Responding to a spate of criticism from Digg customers, founder Kevin Rose shared his sense of the negativity leveled against Digg and its people. He assured his customers that Digg reads their feedback and that their ideas help to shape Digg.
It can be rough to take negative feedback from customers for a product that you're pored a lot of time into, and maybe Kevin is responding with fatigue rather than from unchecked, personal bias, but his response provides a good example of a product management anti-pattern:
"While we don't respond to every comment thread, do know that we do read them and your constructive suggestions do make it into our product roadmap."
While I would certainly hope that all product managers are blessed with constructive feedback, it's not the role of product management or product design to dictate feedback protocol to customers - especially irate customers. A product manager who does dictate protocol is stepping over the lines and allowing his personal biases and sensitivities to color some of the most valuable customer feedback that he can get.
Irate customers are either people with pervasive anger management issues, or people with higher sensitivities to your product experience that cause them to have greater adverse reactions than average customers. Those angry customers who are truly angry people might well be easily dismissed - as long as you know them well enough to know that their anger stems from something unrelated to your product experience. If you can't differentiate between angry people who happen to be your customers and angry customers, then you're in no position to discount angry feedback.
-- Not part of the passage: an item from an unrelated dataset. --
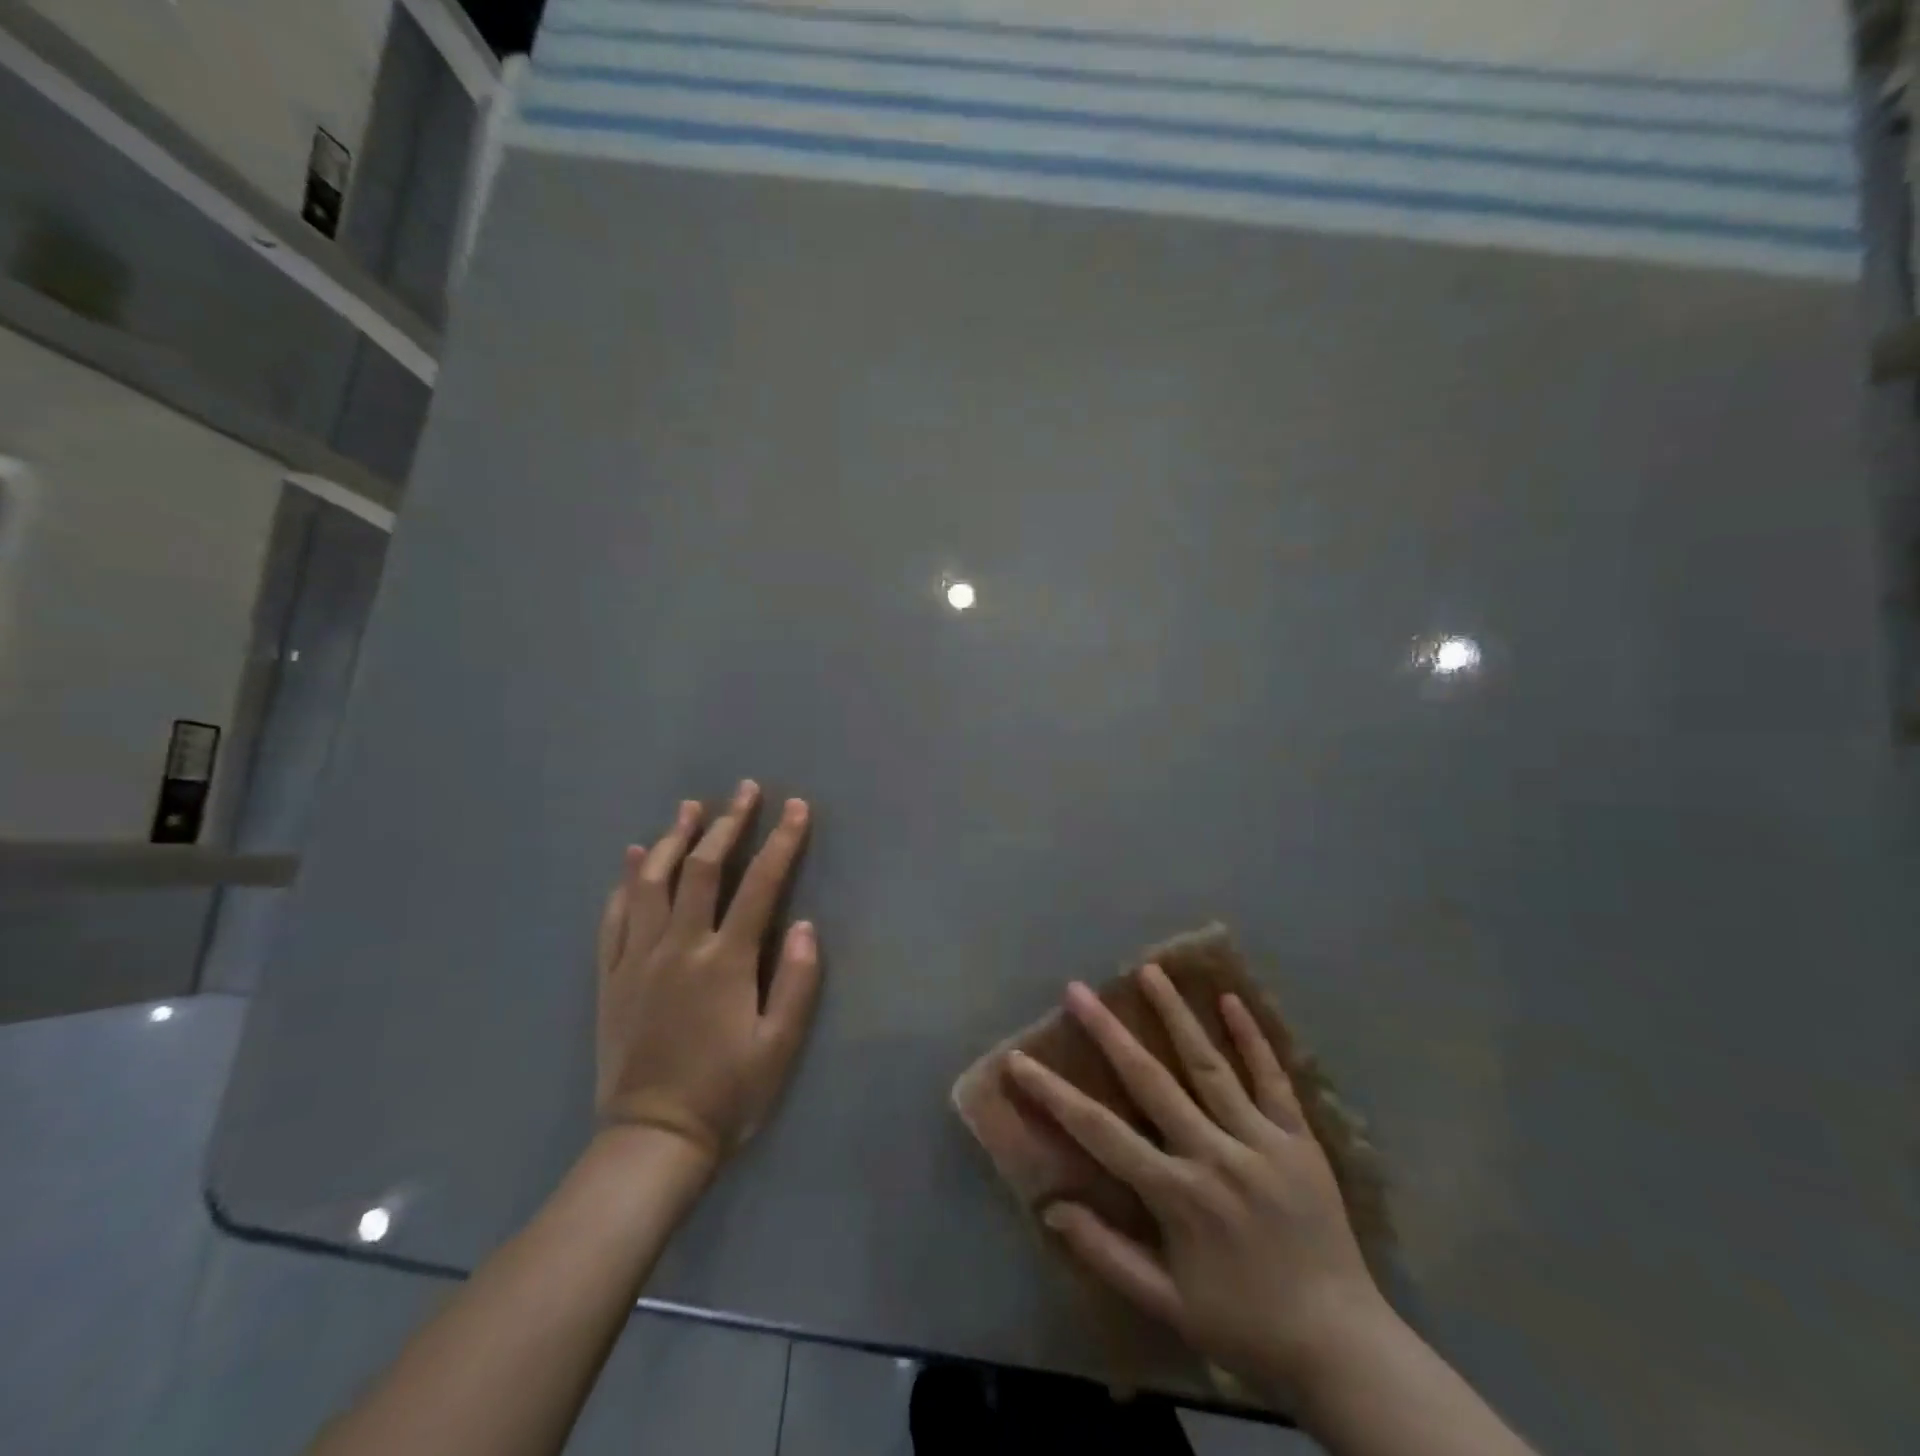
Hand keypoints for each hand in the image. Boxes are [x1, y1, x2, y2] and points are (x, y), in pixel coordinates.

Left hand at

And if you're the kind of person who requires all interactions to be positive in nature, then you're in no position to be in a customer-facing role.
You need serious "people skills" to play a customer engagement role, and by "people skills" I don't mean some sterile naivety that trivializes the range of human expression into a narrow band of emotion that includes only the safest and most genial modes. I mean skills in being a person who is comfortable with the complete range of human expression. In a customer-facing role with clear responsibility for why your product behaves the way it does, you're bound to come across a very broad spectrum of human responses as a result of the intersection of your product and real people who've used it.
Those irate customers are the early warning system for your products flaws. They know now about the things that are going to hurt you later. If you chose to project your personal belief that all interaction must be genial, then you're choosing to cut off a vital flow of critical information that you can't afford to ignore.
The products that we create are expressions of ourselves. Like it or not, these expressions affect people emotionally. They might evoke satisfaction or they might evoke anger. We have to be willing to accept that sometimes the product experiences that we create are indeed offensive to our discerning customers. The appropriate reaction to having imposed on a customer with offense even when the customer responds in-kind - is reflection rather than retaliation.
We have no right as product makers to express offense to our customers through our products and we should be prepared to take our lumps when we do so - especially because it will lead us to valuable insights into our products that we may not have yet been privy to. Reflection will train our awareness to be able to more clearly see what our more astute customers see, and will inevitably teach us to detect and avoid flaws during product design.
It's up to us to see the wide spectrum of customer response as inherently constructive, whether we feel the response is positive or negative or even irate and possibly even as offensive as the product is itself. When we put product in the world that brings frustration into the lives of our customers, then we darn well better be equipped to deal with them when they honor us with their input and not seek to dismiss, dismantle, redirect, or trivialize.
As a product manager, Kevin Rose is on the right path with this open dialog with his customers, but he failed to insulate the sanctum of customer relationship from his own exigencies where the niceties of protocol are concerned. He may have aggravated the situation with the already-irate customers, and this could end up isolating him from valuable, actionable, and vital information about his product.
We have to be willing to see the truth of our products. We have to be willing to discipline ourselves to meaningfully engage with customers regardless of the timbre of their feedback. Feedback is a privilege, not a right, and it's certainly not an annoyance - even when it feels annoying, or even downright aggravating.